_Exercise requirements_
Reproduce every item below word for word, keeping each line unchanged.

Dataset records:
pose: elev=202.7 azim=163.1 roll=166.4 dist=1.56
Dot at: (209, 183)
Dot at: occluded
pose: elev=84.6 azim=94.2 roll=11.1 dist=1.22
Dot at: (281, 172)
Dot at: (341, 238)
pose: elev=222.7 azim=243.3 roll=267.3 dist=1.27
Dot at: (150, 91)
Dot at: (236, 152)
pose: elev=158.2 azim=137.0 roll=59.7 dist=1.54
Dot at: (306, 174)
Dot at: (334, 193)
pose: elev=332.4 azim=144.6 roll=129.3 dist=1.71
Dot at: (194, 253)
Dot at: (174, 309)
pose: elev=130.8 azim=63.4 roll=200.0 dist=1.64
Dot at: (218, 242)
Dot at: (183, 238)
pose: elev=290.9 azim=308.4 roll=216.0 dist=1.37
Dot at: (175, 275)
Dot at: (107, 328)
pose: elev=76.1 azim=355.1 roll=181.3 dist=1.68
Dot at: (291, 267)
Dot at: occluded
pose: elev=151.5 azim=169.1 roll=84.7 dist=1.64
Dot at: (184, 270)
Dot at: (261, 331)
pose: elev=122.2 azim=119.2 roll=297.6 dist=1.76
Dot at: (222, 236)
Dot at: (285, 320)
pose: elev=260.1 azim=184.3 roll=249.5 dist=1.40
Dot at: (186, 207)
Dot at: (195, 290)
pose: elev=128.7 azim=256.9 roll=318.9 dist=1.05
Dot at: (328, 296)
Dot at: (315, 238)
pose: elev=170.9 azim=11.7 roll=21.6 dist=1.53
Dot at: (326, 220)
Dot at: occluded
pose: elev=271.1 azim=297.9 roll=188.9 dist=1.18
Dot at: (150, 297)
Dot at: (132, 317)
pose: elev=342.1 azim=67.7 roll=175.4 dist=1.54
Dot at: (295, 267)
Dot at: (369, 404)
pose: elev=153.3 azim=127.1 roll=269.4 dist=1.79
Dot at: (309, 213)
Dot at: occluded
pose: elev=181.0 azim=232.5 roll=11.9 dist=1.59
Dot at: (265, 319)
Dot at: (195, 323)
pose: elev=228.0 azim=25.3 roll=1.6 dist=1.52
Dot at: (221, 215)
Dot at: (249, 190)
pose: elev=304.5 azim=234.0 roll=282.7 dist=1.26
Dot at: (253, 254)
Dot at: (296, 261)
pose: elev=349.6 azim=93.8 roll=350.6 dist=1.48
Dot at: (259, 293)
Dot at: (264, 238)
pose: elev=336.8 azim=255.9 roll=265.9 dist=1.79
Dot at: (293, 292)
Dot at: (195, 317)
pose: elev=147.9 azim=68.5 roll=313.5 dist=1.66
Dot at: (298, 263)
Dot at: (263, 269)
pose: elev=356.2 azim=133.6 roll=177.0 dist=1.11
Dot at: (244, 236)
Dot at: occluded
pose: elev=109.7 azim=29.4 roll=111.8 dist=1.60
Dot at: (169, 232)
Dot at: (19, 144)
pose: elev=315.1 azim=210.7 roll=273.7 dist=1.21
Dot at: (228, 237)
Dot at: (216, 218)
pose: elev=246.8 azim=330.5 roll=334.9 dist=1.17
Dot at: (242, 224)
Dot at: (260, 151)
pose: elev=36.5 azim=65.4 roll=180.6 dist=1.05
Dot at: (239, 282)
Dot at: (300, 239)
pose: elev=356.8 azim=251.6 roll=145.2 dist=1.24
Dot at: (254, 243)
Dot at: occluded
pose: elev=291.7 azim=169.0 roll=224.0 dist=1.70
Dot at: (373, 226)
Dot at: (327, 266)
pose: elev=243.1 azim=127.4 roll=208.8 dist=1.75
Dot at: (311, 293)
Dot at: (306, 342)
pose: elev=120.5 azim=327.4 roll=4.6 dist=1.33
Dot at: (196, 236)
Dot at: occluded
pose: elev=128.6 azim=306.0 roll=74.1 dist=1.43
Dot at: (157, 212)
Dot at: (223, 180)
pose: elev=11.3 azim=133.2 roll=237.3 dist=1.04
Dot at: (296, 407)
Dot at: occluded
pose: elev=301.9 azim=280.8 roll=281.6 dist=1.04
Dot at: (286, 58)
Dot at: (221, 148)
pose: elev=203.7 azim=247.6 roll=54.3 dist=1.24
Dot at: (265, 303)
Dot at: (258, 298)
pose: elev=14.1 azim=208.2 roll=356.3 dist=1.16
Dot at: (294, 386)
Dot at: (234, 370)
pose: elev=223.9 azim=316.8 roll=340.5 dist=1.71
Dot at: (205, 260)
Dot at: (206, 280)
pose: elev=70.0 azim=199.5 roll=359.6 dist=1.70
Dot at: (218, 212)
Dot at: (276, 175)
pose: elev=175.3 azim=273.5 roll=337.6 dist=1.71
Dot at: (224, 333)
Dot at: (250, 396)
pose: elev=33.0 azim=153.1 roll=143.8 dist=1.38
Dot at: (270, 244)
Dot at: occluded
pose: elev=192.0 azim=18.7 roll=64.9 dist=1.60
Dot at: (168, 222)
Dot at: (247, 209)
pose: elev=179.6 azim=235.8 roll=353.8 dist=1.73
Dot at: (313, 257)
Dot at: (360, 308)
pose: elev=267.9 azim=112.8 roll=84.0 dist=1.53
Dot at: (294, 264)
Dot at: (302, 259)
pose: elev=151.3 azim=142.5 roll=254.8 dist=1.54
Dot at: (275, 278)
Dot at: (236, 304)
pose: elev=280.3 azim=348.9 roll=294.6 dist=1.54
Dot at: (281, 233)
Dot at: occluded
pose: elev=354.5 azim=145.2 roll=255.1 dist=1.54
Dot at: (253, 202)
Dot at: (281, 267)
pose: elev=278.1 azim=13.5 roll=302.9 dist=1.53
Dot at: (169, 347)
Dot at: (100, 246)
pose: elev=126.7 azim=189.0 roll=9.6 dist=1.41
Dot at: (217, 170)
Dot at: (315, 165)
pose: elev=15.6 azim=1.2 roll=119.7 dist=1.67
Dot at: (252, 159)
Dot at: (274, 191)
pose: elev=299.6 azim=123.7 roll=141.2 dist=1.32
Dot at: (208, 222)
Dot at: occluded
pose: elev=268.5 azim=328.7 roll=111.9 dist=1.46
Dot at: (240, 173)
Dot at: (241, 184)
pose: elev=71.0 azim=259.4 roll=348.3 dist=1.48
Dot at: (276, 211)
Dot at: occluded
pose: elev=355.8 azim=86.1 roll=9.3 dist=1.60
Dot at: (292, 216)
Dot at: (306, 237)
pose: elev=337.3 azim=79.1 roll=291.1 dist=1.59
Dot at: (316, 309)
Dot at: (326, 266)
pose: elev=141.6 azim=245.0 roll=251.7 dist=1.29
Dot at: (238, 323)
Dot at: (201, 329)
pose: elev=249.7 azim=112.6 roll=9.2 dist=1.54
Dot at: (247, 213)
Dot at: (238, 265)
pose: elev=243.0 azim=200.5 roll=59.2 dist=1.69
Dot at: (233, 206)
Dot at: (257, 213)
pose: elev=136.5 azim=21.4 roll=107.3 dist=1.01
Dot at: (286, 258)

_Written solution_
pose: elev=202.7 azim=163.1 roll=166.4 dist=1.56
Dot at: (209, 183)
Dot at: occluded
pose: elev=84.6 azim=94.2 roll=11.1 dist=1.22
Dot at: (281, 172)
Dot at: (341, 238)
pose: elev=222.7 azim=243.3 roll=267.3 dist=1.27
Dot at: (150, 91)
Dot at: (236, 152)
pose: elev=158.2 azim=137.0 roll=59.7 dist=1.54
Dot at: (306, 174)
Dot at: (334, 193)
pose: elev=332.4 azim=144.6 roll=129.3 dist=1.71
Dot at: (194, 253)
Dot at: (174, 309)
pose: elev=130.8 azim=63.4 roll=200.0 dist=1.64
Dot at: (218, 242)
Dot at: (183, 238)
pose: elev=290.9 azim=308.4 roll=216.0 dist=1.37
Dot at: (175, 275)
Dot at: (107, 328)
pose: elev=76.1 azim=355.1 roll=181.3 dist=1.68
Dot at: (291, 267)
Dot at: occluded
pose: elev=151.5 azim=169.1 roll=84.7 dist=1.64
Dot at: (184, 270)
Dot at: (261, 331)
pose: elev=122.2 azim=119.2 roll=297.6 dist=1.76
Dot at: (222, 236)
Dot at: (285, 320)
pose: elev=260.1 azim=184.3 roll=249.5 dist=1.40
Dot at: (186, 207)
Dot at: (195, 290)
pose: elev=128.7 azim=256.9 roll=318.9 dist=1.05
Dot at: (328, 296)
Dot at: (315, 238)
pose: elev=170.9 azim=11.7 roll=21.6 dist=1.53
Dot at: (326, 220)
Dot at: occluded
pose: elev=271.1 azim=297.9 roll=188.9 dist=1.18
Dot at: (150, 297)
Dot at: (132, 317)
pose: elev=342.1 azim=67.7 roll=175.4 dist=1.54
Dot at: (295, 267)
Dot at: (369, 404)
pose: elev=153.3 azim=127.1 roll=269.4 dist=1.79
Dot at: (309, 213)
Dot at: occluded
pose: elev=181.0 azim=232.5 roll=11.9 dist=1.59
Dot at: (265, 319)
Dot at: (195, 323)
pose: elev=228.0 azim=25.3 roll=1.6 dist=1.52
Dot at: (221, 215)
Dot at: (249, 190)
pose: elev=304.5 azim=234.0 roll=282.7 dist=1.26
Dot at: (253, 254)
Dot at: (296, 261)
pose: elev=349.6 azim=93.8 roll=350.6 dist=1.48
Dot at: (259, 293)
Dot at: (264, 238)
pose: elev=336.8 azim=255.9 roll=265.9 dist=1.79
Dot at: (293, 292)
Dot at: (195, 317)
pose: elev=147.9 azim=68.5 roll=313.5 dist=1.66
Dot at: (298, 263)
Dot at: (263, 269)
pose: elev=356.2 azim=133.6 roll=177.0 dist=1.11
Dot at: (244, 236)
Dot at: occluded
pose: elev=109.7 azim=29.4 roll=111.8 dist=1.60
Dot at: (169, 232)
Dot at: (19, 144)
pose: elev=315.1 azim=210.7 roll=273.7 dist=1.21
Dot at: (228, 237)
Dot at: (216, 218)
pose: elev=246.8 azim=330.5 roll=334.9 dist=1.17
Dot at: (242, 224)
Dot at: (260, 151)
pose: elev=36.5 azim=65.4 roll=180.6 dist=1.05
Dot at: (239, 282)
Dot at: (300, 239)
pose: elev=356.8 azim=251.6 roll=145.2 dist=1.24
Dot at: (254, 243)
Dot at: occluded
pose: elev=291.7 azim=169.0 roll=224.0 dist=1.70
Dot at: (373, 226)
Dot at: (327, 266)
pose: elev=243.1 azim=127.4 roll=208.8 dist=1.75
Dot at: (311, 293)
Dot at: (306, 342)
pose: elev=120.5 azim=327.4 roll=4.6 dist=1.33
Dot at: (196, 236)
Dot at: occluded
pose: elev=128.6 azim=306.0 roll=74.1 dist=1.43
Dot at: (157, 212)
Dot at: (223, 180)
pose: elev=11.3 azim=133.2 roll=237.3 dist=1.04
Dot at: (296, 407)
Dot at: occluded
pose: elev=301.9 azim=280.8 roll=281.6 dist=1.04
Dot at: (286, 58)
Dot at: (221, 148)
pose: elev=203.7 azim=247.6 roll=54.3 dist=1.24
Dot at: (265, 303)
Dot at: (258, 298)
pose: elev=14.1 azim=208.2 roll=356.3 dist=1.16
Dot at: (294, 386)
Dot at: (234, 370)
pose: elev=223.9 azim=316.8 roll=340.5 dist=1.71
Dot at: (205, 260)
Dot at: (206, 280)
pose: elev=70.0 azim=199.5 roll=359.6 dist=1.70
Dot at: (218, 212)
Dot at: (276, 175)
pose: elev=175.3 azim=273.5 roll=337.6 dist=1.71
Dot at: (224, 333)
Dot at: (250, 396)
pose: elev=33.0 azim=153.1 roll=143.8 dist=1.38
Dot at: (270, 244)
Dot at: occluded
pose: elev=192.0 azim=18.7 roll=64.9 dist=1.60
Dot at: (168, 222)
Dot at: (247, 209)
pose: elev=179.6 azim=235.8 roll=353.8 dist=1.73
Dot at: (313, 257)
Dot at: (360, 308)
pose: elev=267.9 azim=112.8 roll=84.0 dist=1.53
Dot at: (294, 264)
Dot at: (302, 259)
pose: elev=151.3 azim=142.5 roll=254.8 dist=1.54
Dot at: (275, 278)
Dot at: (236, 304)
pose: elev=280.3 azim=348.9 roll=294.6 dist=1.54
Dot at: (281, 233)
Dot at: occluded
pose: elev=354.5 azim=145.2 roll=255.1 dist=1.54
Dot at: (253, 202)
Dot at: (281, 267)
pose: elev=278.1 azim=13.5 roll=302.9 dist=1.53
Dot at: (169, 347)
Dot at: (100, 246)
pose: elev=126.7 azim=189.0 roll=9.6 dist=1.41
Dot at: (217, 170)
Dot at: (315, 165)
pose: elev=15.6 azim=1.2 roll=119.7 dist=1.67
Dot at: (252, 159)
Dot at: (274, 191)
pose: elev=299.6 azim=123.7 roll=141.2 dist=1.32
Dot at: (208, 222)
Dot at: occluded
pose: elev=268.5 azim=328.7 roll=111.9 dist=1.46
Dot at: (240, 173)
Dot at: (241, 184)
pose: elev=71.0 azim=259.4 roll=348.3 dist=1.48
Dot at: (276, 211)
Dot at: occluded
pose: elev=355.8 azim=86.1 roll=9.3 dist=1.60
Dot at: (292, 216)
Dot at: (306, 237)
pose: elev=337.3 azim=79.1 roll=291.1 dist=1.59
Dot at: (316, 309)
Dot at: (326, 266)
pose: elev=141.6 azim=245.0 roll=251.7 dist=1.29
Dot at: (238, 323)
Dot at: (201, 329)
pose: elev=249.7 azim=112.6 roll=9.2 dist=1.54
Dot at: (247, 213)
Dot at: (238, 265)
pose: elev=243.0 azim=200.5 roll=59.2 dist=1.69
Dot at: (233, 206)
Dot at: (257, 213)
pose: elev=136.5 azim=21.4 roll=107.3 dist=1.01
Dot at: (286, 258)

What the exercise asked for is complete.